El mercado asegurador privado ofrece planes de jubilación vinculados a seguros de vida. Esta es una segunda opción para garantizar ingresos para la vejez, puesto que los asegurados tendrán a su disposición un fondo de acumulación a una edad determinada. Estos fondos ofrecen un interés de al menos 3% anual.

La prima depende de tres factores: edad de contratación, monto del fondo que se quiere acumular y la edad en la cual se quiere recibir, explicó Patricio Salas, presidente de la Federación Ecuatoriana de Empresas de Seguros (Fedeseg).

Equivida es una de las firmas que cuenta con este producto, desde hace 12 años. “Es personalizado al estilo de vida, capacidad de pago e ingresos de la persona”, subrayó Carlos Román, gerente de Mercadeo.

Este plan se puede contratar luego de cumplir los 18 años. “Mientras más temprano, más económica es la prima”.

Una cliente de Equivida, de 40 años, está afiliada a este programa desde hace 10 años. Lo hizo con el fin de completar lo que recibirá de pensión del IESS.

Le preocupa que al momento de jubilarse, la entidad no cuente con los fondos suficientes. Aporta USD 100 al mes y a los 65 años recibirá USD 50 000 en un pago único, después de 35 años de aportes.

La compleja situación financiera del Seguro Social también es una preocupación para otro cliente de la firma de seguros. Además, dice, no desea convertirse en una “carga” para sus hijos y nietos. El fondo lo recibirá con 70 años de edad.

Una tercera alternativa es invertir en un mix de papeles en el mercado de valores. A largo plazo, una de las opciones más rentables es invertir en el patrimonio de una empresa, mediante la compra de acciones. El rendimiento es variable y depende del sector en el que se invierta.

“Lo mejor es arrancar con un monto alto de inversión”, aconsejó Ulises Alvear, titular de la casa Metrovalores. Con el tiempo, la persona puede hacer un plan de desinversión e ir vendiendo las acciones, según su necesidad y el precio, que varía según el mercado.

Los inversionistas reciben parte de las ganancias de la empresa, mediante dividendos anuales en efectivo o con más acciones (aumento de capital).

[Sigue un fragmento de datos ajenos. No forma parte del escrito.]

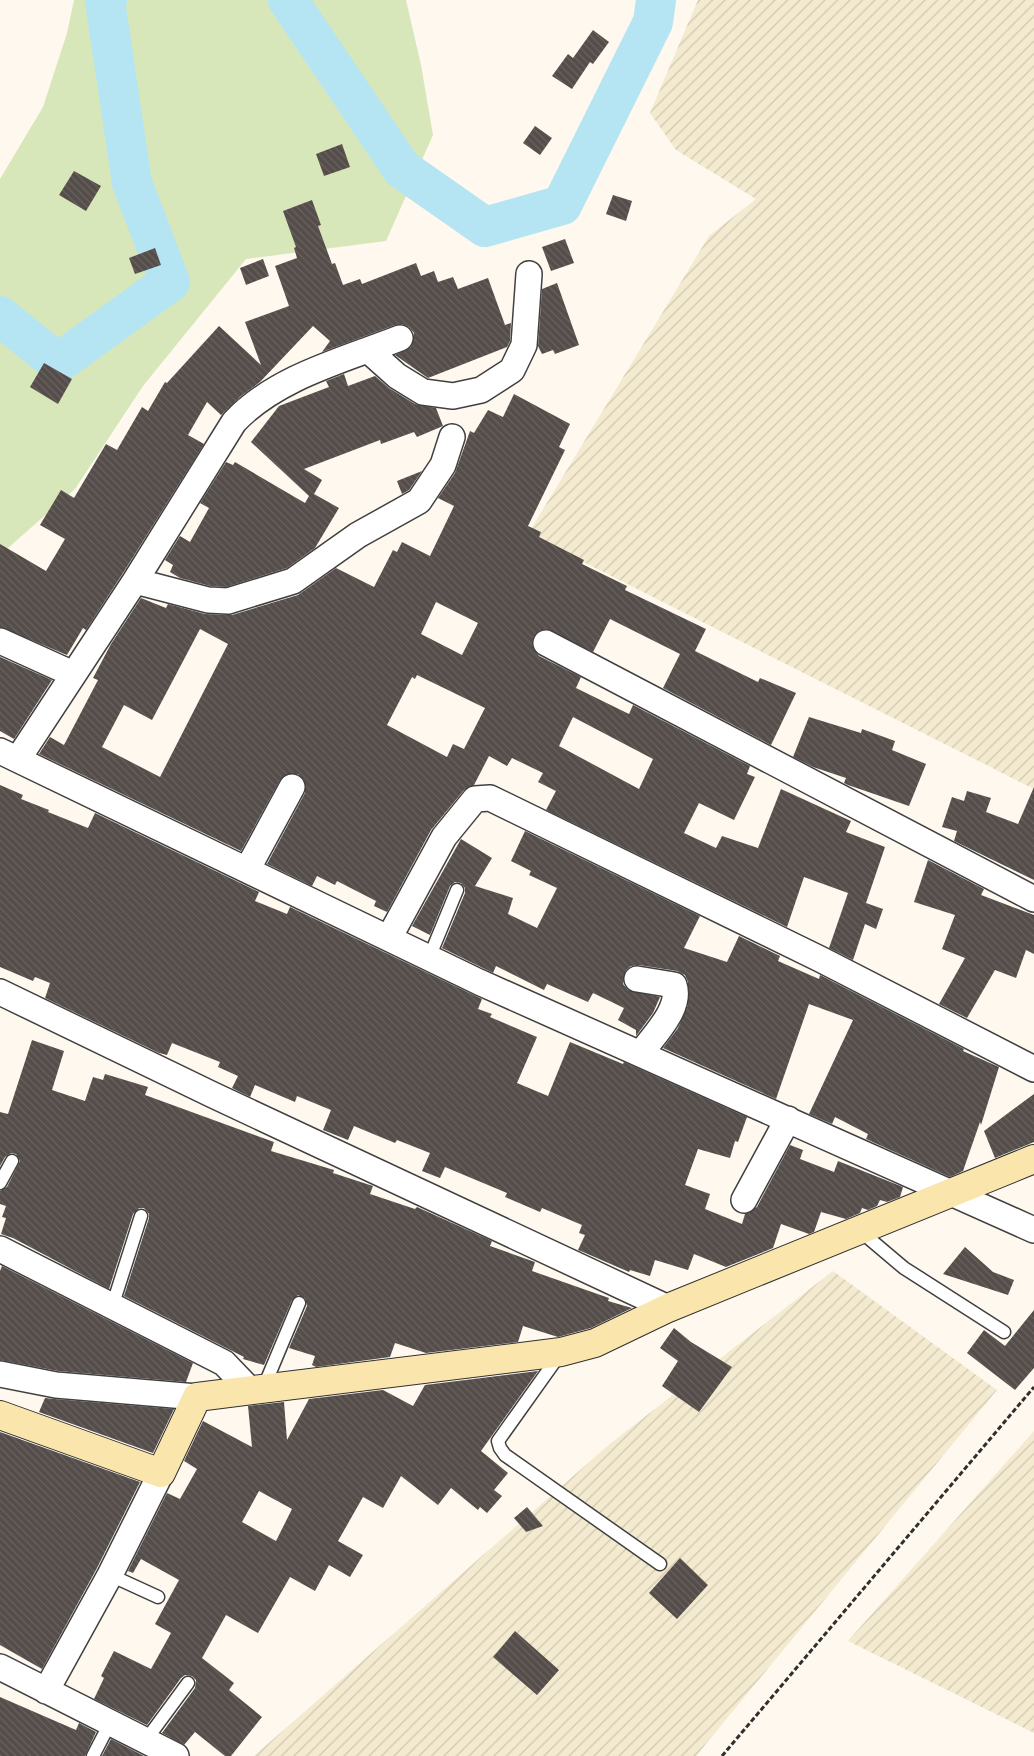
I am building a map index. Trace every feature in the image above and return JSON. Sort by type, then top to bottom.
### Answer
[{"type":"street","points":[[368,350],[397,376],[423,392],[453,396],[481,390],[512,370],[524,345],[529,274]]},
{"type":"street","points":[[400,338],[294,380],[251,404],[234,422],[135,581],[73,674],[9,755],[429,958],[1034,1230]]},
{"type":"street","points":[[135,581],[208,600],[228,601],[293,581],[358,535],[419,501],[443,465],[452,437]]},
{"type":"street","points":[[0,641],[73,674]]},
{"type":"street","points":[[546,643],[1034,899]]},
{"type":"street","points":[[247,870],[292,787]]},
{"type":"street","points":[[389,938],[444,837],[475,799],[490,798],[820,960],[1034,1069]]},
{"type":"street","points":[[637,979],[674,985],[677,993],[675,1003],[667,1017],[641,1054]]},
{"type":"street","points":[[0,992],[213,1095],[668,1308]]},
{"type":"street","points":[[744,1200],[788,1119]]},
{"type":"street","points":[[0,1374],[56,1385],[197,1397],[561,1352],[595,1343],[668,1308],[1034,1159]]},
{"type":"street","points":[[0,1249],[224,1363],[257,1390]]},
{"type":"street","points":[[46,1691],[110,1575],[197,1397]]},
{"type":"street","points":[[0,1415],[161,1473]]},
{"type":"street","points":[[0,1667],[176,1756]]},
{"type":"lane","points":[[429,958],[457,890]]},
{"type":"lane","points":[[0,1183],[12,1161]]},
{"type":"lane","points":[[112,1307],[141,1216]]},
{"type":"lane","points":[[859,1230],[904,1268],[1004,1332]]},
{"type":"lane","points":[[257,1390],[299,1303]]},
{"type":"lane","points":[[561,1352],[498,1441],[500,1448],[505,1455],[660,1564]]},
{"type":"lane","points":[[110,1575],[158,1597]]},
{"type":"lane","points":[[146,1740],[188,1683]]},
{"type":"lane","points":[[93,1756],[110,1723]]},
{"type":"path","points":[[722,1756],[1034,1387]]},
{"type":"shaded area","points":[[698,0],[1034,0],[1034,789],[528,534],[709,236],[756,199],[676,150],[650,113]]},
{"type":"shaded area","points":[[833,1271],[997,1390],[696,1756],[254,1756],[611,1443]]},
{"type":"shaded area","points":[[1034,1431],[1034,1733],[848,1641]]},
{"type":"green space","points":[[74,0],[406,0],[421,65],[433,135],[386,241],[246,259],[143,386],[75,489],[0,555],[0,179],[43,107],[67,33]]},
{"type":"building","points":[[593,30],[609,42],[593,64],[590,62],[572,89],[552,76],[568,54],[573,58]]},
{"type":"building","points":[[535,126],[552,138],[540,155],[523,143]]},
{"type":"building","points":[[342,144],[350,167],[324,176],[316,154]]},
{"type":"building","points":[[74,171],[101,186],[86,211],[59,195]]},
{"type":"building","points":[[613,195],[632,201],[626,221],[606,214]]},
{"type":"building","points":[[312,200],[321,225],[318,226],[332,264],[335,263],[343,285],[360,279],[362,284],[416,263],[421,276],[434,271],[438,282],[453,277],[458,289],[488,278],[505,325],[511,323],[510,341],[507,347],[428,378],[395,355],[411,347],[414,333],[409,327],[402,324],[395,325],[322,352],[330,341],[313,326],[260,382],[241,396],[221,415],[207,402],[188,435],[204,444],[86,630],[83,628],[67,655],[0,627],[0,544],[46,571],[65,539],[40,525],[61,490],[74,498],[106,444],[117,450],[142,407],[148,411],[165,382],[167,383],[219,326],[261,365],[245,322],[289,306],[275,266],[297,258],[294,248],[296,247],[283,211]]},
{"type":"building","points":[[565,239],[574,263],[551,271],[542,247]]},
{"type":"building","points":[[155,248],[161,265],[135,274],[129,258]]},
{"type":"building","points":[[263,259],[269,276],[246,285],[240,268]]},
{"type":"building","points":[[557,283],[579,345],[555,354],[553,350],[542,354],[538,346],[542,289]]},
{"type":"building","points":[[44,363],[72,379],[58,404],[30,387]]},
{"type":"building","points":[[344,374],[348,386],[375,376],[389,388],[415,404],[436,408],[443,426],[417,437],[414,432],[381,444],[380,440],[304,469],[322,480],[314,494],[339,508],[315,548],[287,568],[226,587],[210,586],[180,578],[170,572],[173,565],[165,560],[180,536],[190,542],[209,508],[200,503],[226,462],[233,465],[235,462],[305,503],[309,496],[251,442],[279,406],[329,387],[326,381]]},
{"type":"building","points":[[514,394],[570,424],[559,447],[565,450],[528,526],[541,532],[539,537],[584,560],[582,564],[627,586],[625,590],[706,629],[695,651],[758,682],[760,678],[796,693],[771,745],[663,688],[680,654],[610,619],[593,652],[546,629],[539,631],[534,636],[532,643],[534,650],[539,656],[581,677],[576,688],[629,714],[633,705],[750,766],[747,774],[755,777],[734,820],[699,803],[684,833],[716,848],[722,836],[758,848],[781,789],[851,821],[846,832],[885,847],[866,903],[883,909],[876,929],[865,924],[853,960],[829,948],[848,893],[804,877],[787,927],[546,810],[556,791],[538,782],[543,773],[512,758],[507,766],[489,756],[474,785],[464,790],[431,830],[387,912],[374,906],[376,901],[337,881],[335,885],[317,876],[312,886],[267,864],[305,793],[304,780],[298,774],[285,775],[280,780],[241,851],[39,754],[50,737],[64,745],[98,680],[93,678],[111,644],[141,598],[166,608],[168,604],[205,614],[232,615],[298,595],[336,568],[374,587],[393,550],[397,552],[402,542],[430,556],[454,506],[438,498],[455,473],[470,431],[474,433],[488,410],[503,417]],"holes":[[[436,602],[478,623],[462,655],[421,634]],[[200,629],[228,644],[160,777],[102,747],[124,705],[152,720]],[[417,675],[485,708],[464,749],[453,744],[447,757],[387,725],[412,677],[415,679]],[[573,717],[653,759],[639,789],[559,746]]]},
{"type":"building","points":[[422,471],[409,490],[402,494],[397,481]]},
{"type":"building","points":[[0,657],[52,680],[14,739],[0,731]]},
{"type":"building","points":[[809,717],[861,733],[862,729],[895,741],[892,750],[926,764],[909,806],[848,785],[844,783],[846,778],[813,767],[793,757]]},
{"type":"building","points":[[0,785],[23,795],[21,799],[88,828],[95,813],[259,892],[255,901],[287,914],[290,907],[482,999],[478,1009],[492,1014],[490,1017],[537,1037],[517,1083],[548,1096],[570,1042],[623,1064],[624,1062],[747,1117],[738,1142],[735,1141],[730,1158],[698,1149],[685,1185],[710,1194],[705,1209],[742,1224],[745,1214],[757,1207],[790,1145],[803,1150],[800,1159],[834,1172],[838,1161],[903,1187],[900,1197],[887,1202],[880,1200],[877,1206],[868,1210],[862,1208],[860,1213],[846,1219],[821,1212],[814,1232],[809,1234],[781,1224],[773,1248],[726,1267],[694,1254],[688,1270],[655,1260],[650,1276],[630,1270],[629,1272],[578,1250],[585,1235],[579,1233],[582,1225],[542,1208],[540,1212],[505,1197],[507,1193],[445,1167],[440,1178],[422,1171],[430,1153],[397,1140],[395,1143],[354,1126],[348,1140],[323,1130],[331,1110],[297,1096],[295,1102],[255,1085],[250,1097],[232,1088],[238,1076],[218,1067],[220,1062],[172,1043],[167,1055],[159,1053],[45,998],[50,983],[35,977],[33,981],[0,967]]},
{"type":"building","points":[[1034,787],[1034,880],[954,841],[957,831],[942,827],[952,797],[964,801],[967,791],[991,798],[986,812],[1018,824]]},
{"type":"building","points":[[525,831],[700,916],[684,948],[727,962],[739,936],[780,956],[778,961],[819,979],[820,975],[964,1049],[963,1051],[999,1067],[981,1125],[980,1122],[963,1171],[950,1177],[866,1139],[868,1134],[835,1117],[832,1124],[809,1114],[853,1020],[809,1004],[776,1099],[663,1048],[678,1028],[688,1005],[688,982],[685,975],[677,971],[639,965],[631,966],[626,970],[623,984],[628,990],[660,997],[653,1013],[636,1036],[636,1030],[618,1020],[624,1008],[593,993],[588,1002],[547,984],[544,990],[496,966],[493,973],[442,948],[465,893],[465,888],[461,883],[455,882],[450,886],[430,935],[412,926],[461,839],[492,858],[475,886],[513,898],[508,914],[537,928],[557,888],[529,875],[531,871],[511,861]]},
{"type":"building","points":[[928,860],[984,889],[981,895],[1034,915],[1034,954],[1026,950],[1016,978],[995,970],[967,1018],[939,1004],[965,958],[942,949],[955,915],[914,902]]},
{"type":"building","points":[[32,1040],[64,1051],[52,1090],[85,1101],[93,1077],[103,1080],[105,1074],[148,1087],[145,1095],[274,1142],[271,1151],[334,1170],[333,1173],[373,1186],[370,1194],[415,1209],[417,1207],[492,1241],[490,1246],[535,1262],[532,1271],[609,1298],[608,1301],[632,1308],[591,1328],[558,1337],[523,1326],[518,1342],[426,1353],[395,1343],[390,1357],[316,1367],[312,1365],[315,1356],[289,1348],[307,1306],[305,1298],[298,1295],[292,1300],[264,1365],[243,1359],[244,1357],[124,1296],[149,1218],[149,1214],[144,1208],[139,1208],[133,1214],[109,1289],[13,1238],[1,1234],[6,1218],[2,1217],[6,1206],[0,1204],[0,1191],[7,1187],[20,1161],[16,1154],[11,1153],[5,1157],[0,1166],[0,1112],[8,1114]]},
{"type":"building","points":[[1034,1094],[1034,1142],[995,1158],[984,1131]]},
{"type":"building","points":[[965,1247],[993,1272],[1014,1280],[1008,1295],[943,1274]]},
{"type":"building","points":[[2,1266],[193,1363],[186,1382],[58,1371],[0,1360],[0,1271]]},
{"type":"building","points":[[1034,1310],[1034,1368],[1015,1390],[967,1353],[984,1330],[1005,1346]]},
{"type":"building","points":[[674,1328],[691,1342],[732,1367],[699,1412],[662,1386],[678,1361],[660,1348]]},
{"type":"building","points":[[538,1371],[481,1451],[508,1473],[494,1490],[502,1496],[487,1513],[480,1507],[478,1510],[451,1488],[438,1505],[401,1476],[383,1508],[363,1497],[338,1541],[363,1555],[350,1577],[329,1565],[315,1591],[290,1577],[258,1633],[226,1615],[202,1658],[234,1683],[229,1690],[262,1717],[231,1756],[225,1756],[195,1732],[184,1745],[162,1733],[195,1688],[196,1680],[192,1676],[185,1675],[181,1678],[147,1725],[94,1699],[104,1678],[101,1676],[114,1651],[151,1669],[171,1633],[155,1624],[179,1580],[141,1559],[133,1573],[128,1571],[167,1493],[180,1499],[197,1469],[184,1461],[203,1421],[252,1447],[248,1406],[284,1402],[287,1440],[309,1399],[383,1390],[413,1406],[425,1385]],"holes":[[[259,1491],[292,1509],[276,1541],[242,1522]]]},
{"type":"building","points":[[45,1398],[174,1409],[153,1453],[39,1412]]},
{"type":"building","points":[[0,1432],[140,1482],[97,1568],[42,1669],[0,1645]]},
{"type":"building","points":[[527,1507],[543,1526],[526,1532],[514,1518]]},
{"type":"building","points":[[680,1558],[708,1585],[677,1619],[649,1593]]},
{"type":"building","points":[[515,1631],[559,1670],[537,1695],[493,1657]]},
{"type":"building","points":[[0,1697],[76,1730],[79,1723],[96,1732],[85,1756],[0,1756]]},
{"type":"building","points":[[111,1739],[144,1756],[102,1756]]},
{"type":"waterway","points":[[0,316],[58,363],[170,282],[132,183],[105,1],[107,0]]},
{"type":"waterway","points":[[288,0],[402,169],[485,227],[562,205],[653,22],[656,0]]}]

Una opción, menos rentable, pero también de menor riesgo o incertidumbre, es invertir en obligaciones corporativas, es decir, emisiones de deuda de empresas. En este caso el rendimiento es fijo. La tasa efectiva anual en el 2018 en obligaciones fue del 8,37%. Los valores de rendimiento no incluyen las comisiones que cobran las casas de valores.

Eduardo Argumedo, gerente comercial de la Bolsa de Valores de Quito, señaló que uno de los beneficios del mercado de valores es la diversificación, al poder invertir en diferentes títulos de la bolsa y si se trata de acciones, en distintas empresas. Recomendó ser asesorado por una casa de valores.

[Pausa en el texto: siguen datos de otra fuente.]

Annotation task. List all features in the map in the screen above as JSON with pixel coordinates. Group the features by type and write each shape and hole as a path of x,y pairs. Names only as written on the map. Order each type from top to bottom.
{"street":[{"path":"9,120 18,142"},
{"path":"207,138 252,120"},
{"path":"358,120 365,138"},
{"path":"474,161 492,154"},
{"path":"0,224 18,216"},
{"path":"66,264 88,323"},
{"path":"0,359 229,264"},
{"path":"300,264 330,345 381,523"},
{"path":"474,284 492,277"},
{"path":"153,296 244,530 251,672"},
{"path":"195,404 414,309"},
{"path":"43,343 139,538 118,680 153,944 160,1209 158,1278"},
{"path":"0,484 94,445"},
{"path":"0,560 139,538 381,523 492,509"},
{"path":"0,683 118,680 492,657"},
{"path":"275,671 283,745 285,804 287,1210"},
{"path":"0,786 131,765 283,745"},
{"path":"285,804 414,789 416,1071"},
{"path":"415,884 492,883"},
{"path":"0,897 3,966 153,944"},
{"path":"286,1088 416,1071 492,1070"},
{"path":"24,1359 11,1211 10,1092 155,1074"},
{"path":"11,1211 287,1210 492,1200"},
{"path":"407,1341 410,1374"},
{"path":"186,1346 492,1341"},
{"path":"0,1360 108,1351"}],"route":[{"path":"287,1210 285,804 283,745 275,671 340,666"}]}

También es posible invertir en la bolsa a través de un fondo de inversión, con el que se logra una mayor diversificación.

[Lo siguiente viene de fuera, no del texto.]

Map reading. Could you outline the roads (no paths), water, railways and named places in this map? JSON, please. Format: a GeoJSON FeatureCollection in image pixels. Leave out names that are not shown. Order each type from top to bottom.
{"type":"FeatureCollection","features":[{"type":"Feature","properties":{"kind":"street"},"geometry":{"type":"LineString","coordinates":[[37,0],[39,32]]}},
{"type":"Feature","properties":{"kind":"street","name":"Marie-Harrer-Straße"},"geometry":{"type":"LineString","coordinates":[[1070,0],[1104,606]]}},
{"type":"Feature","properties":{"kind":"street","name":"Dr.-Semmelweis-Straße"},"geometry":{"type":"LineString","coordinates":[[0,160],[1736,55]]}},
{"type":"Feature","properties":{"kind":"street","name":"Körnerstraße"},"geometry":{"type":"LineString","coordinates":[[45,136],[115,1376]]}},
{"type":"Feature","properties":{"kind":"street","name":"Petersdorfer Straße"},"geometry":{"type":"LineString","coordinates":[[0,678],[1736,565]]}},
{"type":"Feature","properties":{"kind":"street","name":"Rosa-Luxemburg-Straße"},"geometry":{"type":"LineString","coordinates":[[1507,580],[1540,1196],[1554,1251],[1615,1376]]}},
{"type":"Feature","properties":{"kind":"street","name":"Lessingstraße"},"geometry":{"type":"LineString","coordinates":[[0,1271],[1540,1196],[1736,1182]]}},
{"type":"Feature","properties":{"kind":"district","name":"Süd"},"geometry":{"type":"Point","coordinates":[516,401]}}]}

Los fondos en el país solo invierten en renta fija, como certificados de depósito en banca o emisiones de deuda. “Es un sistema colaborativo para lograr mejores condiciones”, señaló Andrés Domínguez, director de Fideval, administrador de cinco fondos.

Y una cuarta opción en el país es comprar una vivienda y colocarla en alquiler, con fines de inversión. Para mayor rentabilidad, Jaime Rumbea, director de la Asociación de Promotores Inmobiliarios de Vivienda del Ecuador, recomendó hacerlo en una zona en desarrollo y asegurarse que produzca una buena renta con contratos a largo plazo.

El catedrático Luis Espinosa recordó que se deben tomar en cuenta las variantes del mercado inmobiliario y los gastos en mantenimiento.